Data excerpts.
####

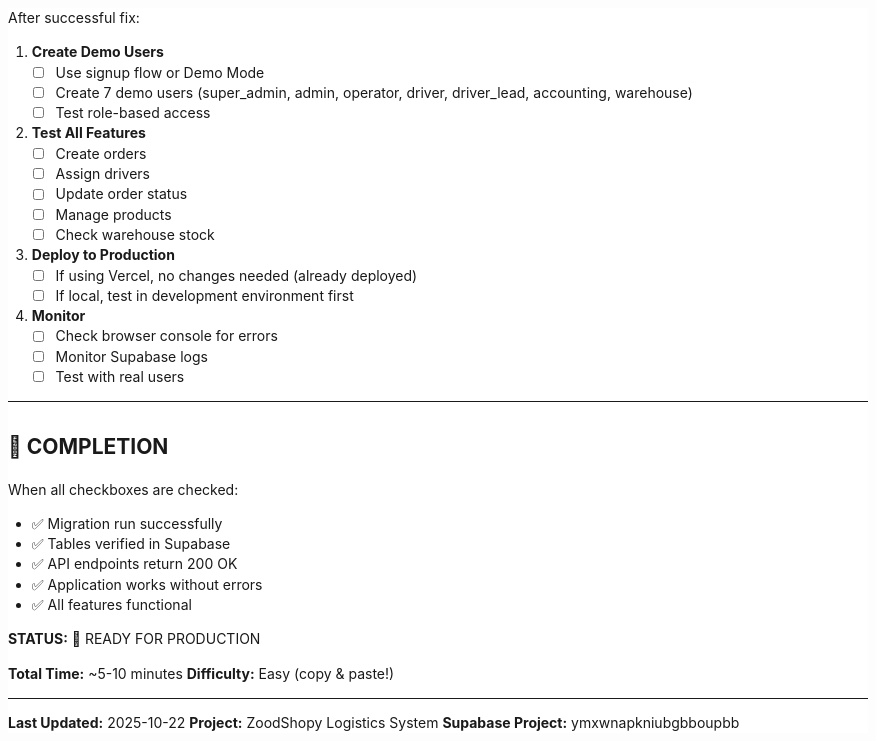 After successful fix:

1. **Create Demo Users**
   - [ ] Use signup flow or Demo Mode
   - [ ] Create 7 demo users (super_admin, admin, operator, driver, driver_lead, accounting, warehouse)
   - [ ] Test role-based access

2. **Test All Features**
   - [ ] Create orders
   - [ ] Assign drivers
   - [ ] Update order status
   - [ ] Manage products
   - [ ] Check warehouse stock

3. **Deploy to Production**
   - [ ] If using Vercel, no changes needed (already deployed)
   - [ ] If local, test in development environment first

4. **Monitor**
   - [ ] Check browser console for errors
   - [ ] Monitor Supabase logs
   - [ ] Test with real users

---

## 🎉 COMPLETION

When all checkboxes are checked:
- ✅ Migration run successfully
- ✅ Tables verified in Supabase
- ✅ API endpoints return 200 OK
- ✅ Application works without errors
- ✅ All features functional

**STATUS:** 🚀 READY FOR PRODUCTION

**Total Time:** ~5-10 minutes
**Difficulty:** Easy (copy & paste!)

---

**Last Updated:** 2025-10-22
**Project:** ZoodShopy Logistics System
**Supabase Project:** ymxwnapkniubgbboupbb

####

The problem. In the material above, locate the line containing "- [ ] Monitor Supabase logs" and the line containing "- ✅ All features functional". Transcribe exactly those two lines and every line between them, and nothing more.

Exercise response.
   - [ ] Monitor Supabase logs
   - [ ] Test with real users

---

## 🎉 COMPLETION

When all checkboxes are checked:
- ✅ Migration run successfully
- ✅ Tables verified in Supabase
- ✅ API endpoints return 200 OK
- ✅ Application works without errors
- ✅ All features functional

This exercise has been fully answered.